Henrique Araújo é jornalista e doutorando em Sociologia pela Universidade Federal do Ceará (UFC), com mestrado em Sociologia (UFC) e em Literatura Comparada (UFC). Cronista do O POVO, escreve às quartas-feiras no jornal. Foi editor-chefe de Cultura, editor-adjunto de Cidades, editor-adjunto de Política e repórter especial. Mantém uma coluna sobre bastidores da política publicada às segundas, quintas e sextas-feiras.
Henrique Araújo: "Agora mesmo na universidade, por exemplo, há como que uma caça às bruxas cujo alvo é a ia, por todo lado a confusão que se instalou em torno da questão: bani-la ou usá-la com sabedoria?"
Foto: KIRILL KUDRYAVTSEV / AFP
Foto ilustrativa para crônica de Henrique Araújo
Aonde vou não se fala de outra coisa, "ia" pra cá, "ia" pra lá, e me permitam de agora em diante grafar em minúsculas e sem aspas para não ter de apertar os botões de caixa alta sempre que escrever ia, que, desse modo, acaba se confundindo com uma forma verbal.
O passado de ir: a inteligência conjugada no pretérito imperfeito do indicativo, mas podendo também auxiliar em construções com gerúndio, como em "eu ia desistindo de escrever esta crônica".
Mas o fastio existe, não é invenção. É uma sensação de afogamento cognitivo, uma inflação sígnica, um transbordamento ou superexposição, todas essas tentativas de apanhar o fenômeno enquanto ele se desenrola ainda.
Agora mesmo na universidade, por exemplo, há como que uma caça às bruxas cujo alvo é a ia, por todo lado a confusão que se instalou em torno da questão: bani-la ou usá-la com sabedoria? Diante da incerteza, resolveram enxovalhar a ia, de maneira que os estudantes têm de baixar uma série de tutoriais para aprender como manejar programas aos quais tudo que escrevermos estará submetido.
Vamos terceirizar para a máquina a tarefa de dizer se o que fazemos foi ou não obra da máquina. Então se a máquina disser que uma tese ou dissertação detém 60 ou 70% de conteúdo plagiado, talvez seja o caso de orar para aquele santo da internet ou das redes.

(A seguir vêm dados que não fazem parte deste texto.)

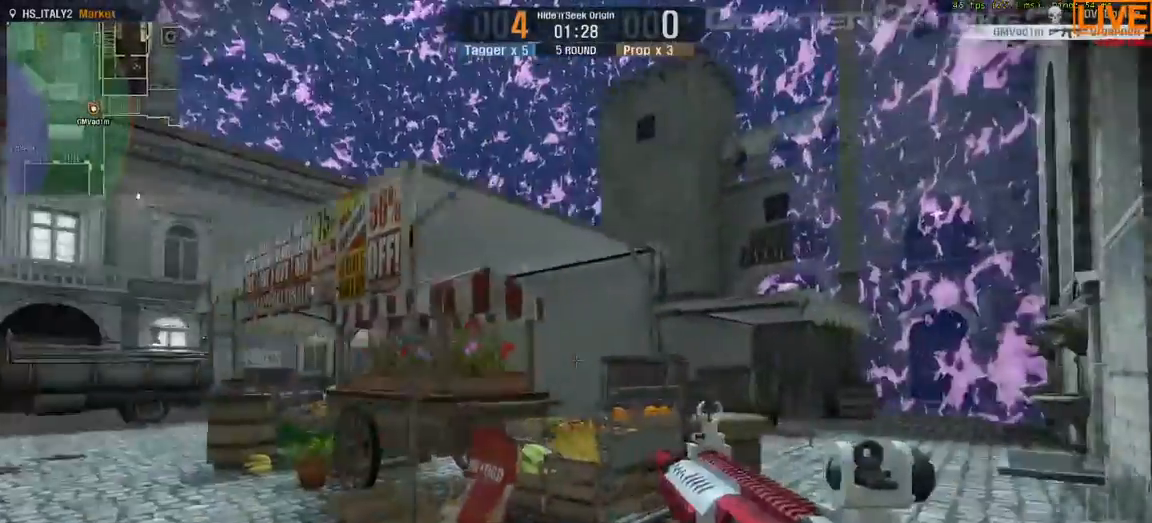
{"keys": ["a", "s"], "events": [[200, "a", "up"], [200, "s", "up"], [200, "w", "down"], [400, "a", "down"], [400, "s", "down"], [500, "w", "up"]]}
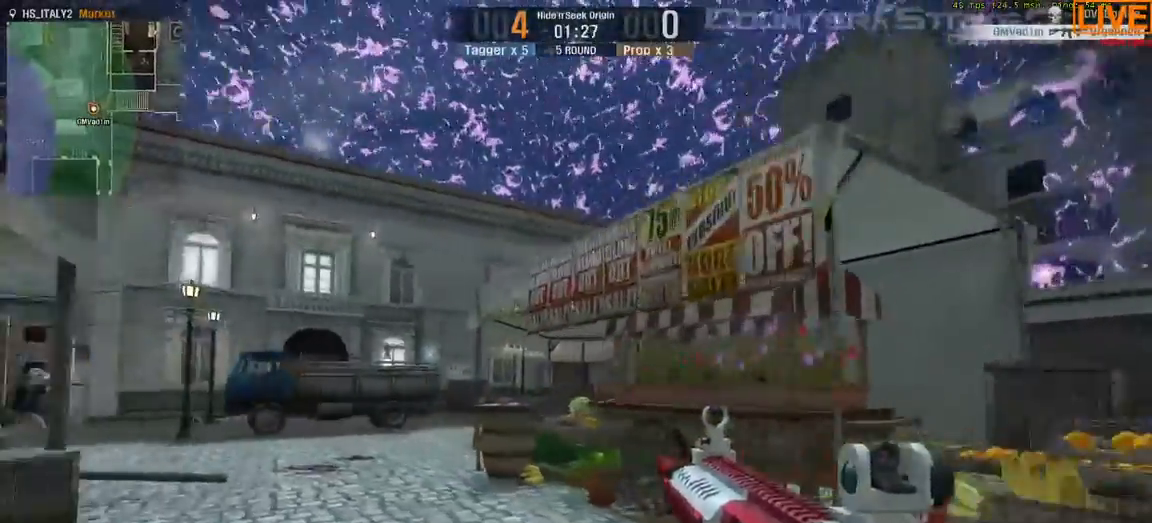
{"keys": ["w"], "events": [[317, "w", "down"], [400, "a", "up"], [400, "s", "up"]]}
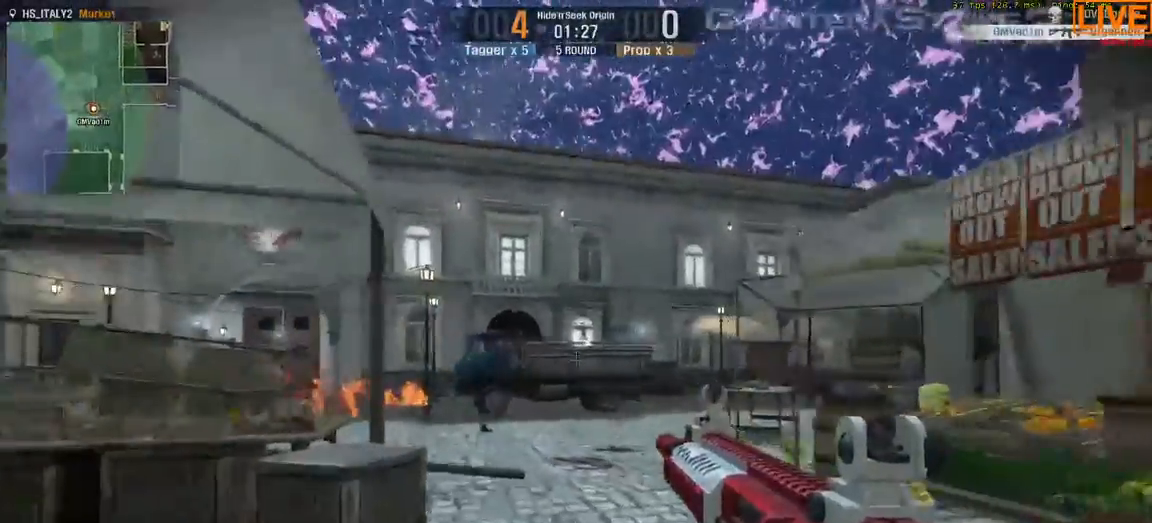
{"keys": ["d"], "events": [[467, "d", "down"], [500, "w", "up"]]}
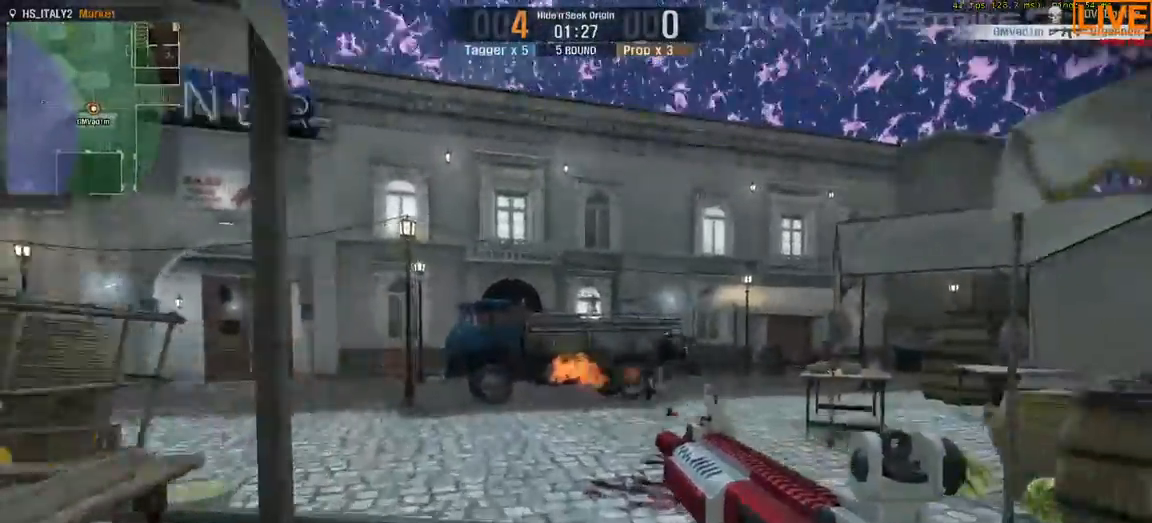
{"keys": ["d", "w"], "events": [[67, "d", "up"], [117, "d", "down"], [400, "w", "down"]]}
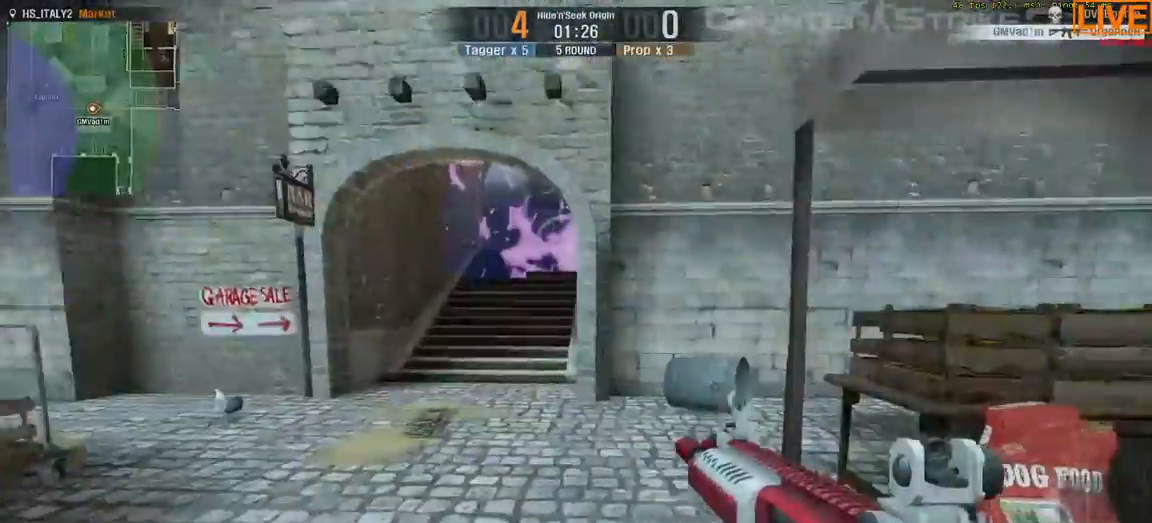
{"keys": [], "events": [[50, "d", "up"], [417, "w", "up"]]}
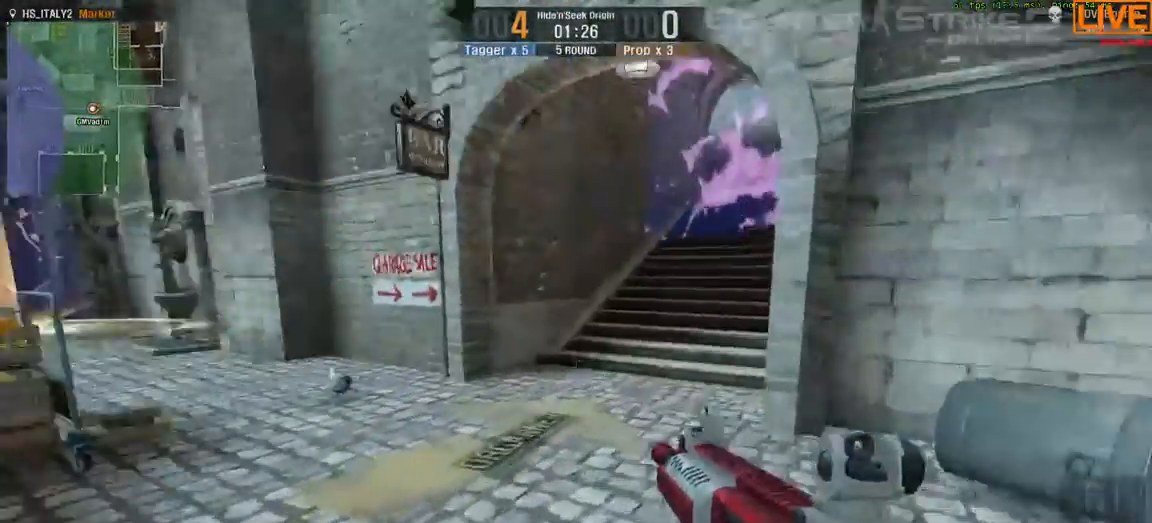
{"keys": ["w"], "events": [[117, "w", "down"], [200, "d", "down"], [367, "d", "up"]]}
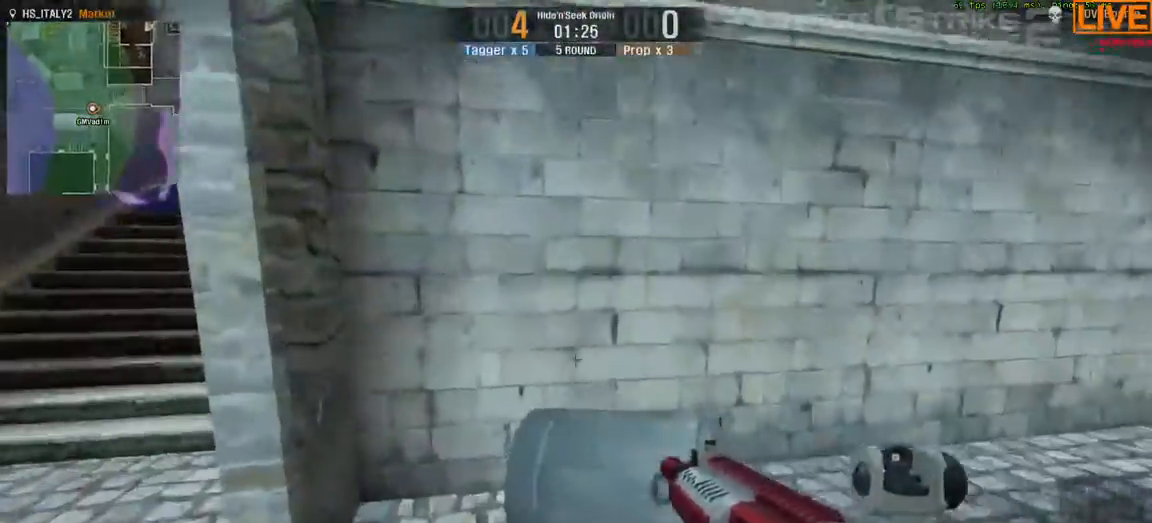
{"keys": ["d", "w"], "events": [[333, "d", "down"]]}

Eu mesmo, admito, tenho receio de perguntar a uma ia se meu trabalho foi fraudado, quanto dele há de original e quanto de cópia involuntária, e logo descobrir que tudo que fiz durante esses quase seis anos, dois de mestrado e outros quatro de doutorado, pode se resumir a um punhado de caracteres derivados de uma inteligência coletiva cuja autoria apenas a ia é capaz de atestar.
E eu teria de confiar plenamente na ia, teria de aceitar o que diz, teria de colocar o rabo entre as pernas e refazer tudo ou deixar de lado esse esforço, teria de desconfiar de minhas próprias atitudes, revistando meus métodos de pesquisa e minhas fontes, e as fontes das minhas fontes, e assim sucessivamente.
Porque o erro nunca é individual, mas coletivo, e se a ia diz que meu trabalho guarda semelhança com outros já publicados, é porque esses que me antecederam não apenas se apoiaram nos ombros de gigantes, mas também espiaram por sob sua vista para saber o que faziam e assim chegar mais rapidamente aos resultados.
E que consequências isso traria?
Falo da premissa tacitamente aceita de que a ia, que opera a partir de tudo que fazemos e dissemos, ou seja, como um coletor do que já foi feito e dito, seja então alçada à condição de instância de validação da originalidade de trabalhos para os quais ela não teria em verdade ferramentas para avaliar.
Isto é, como a ia pode ser preditiva ou mesmo eficaz para mensurar o grau de inventividade de uma obra se tudo que faz é processar informações que circulam e a partir delas estabelecer conexões, muitas delas de consistência duvidosa, sendo frequentemente imprecisa e ocasionalmente delirante?
Cético da ia, resistente à digitalização do pensamento, começo a me convencer de que o erro será em algum momento o grande motor da distinção entre humano e máquina.
Sim, o erro, o ruído, o sujo, o vestígio da manualidade, a pegada do rascunho, tudo que atesta que houve emprego de mão de obra humana para a execução de uma tarefa ou produção de um item, seja ele um penico, uma bomba atômica ou um artigo acadêmico.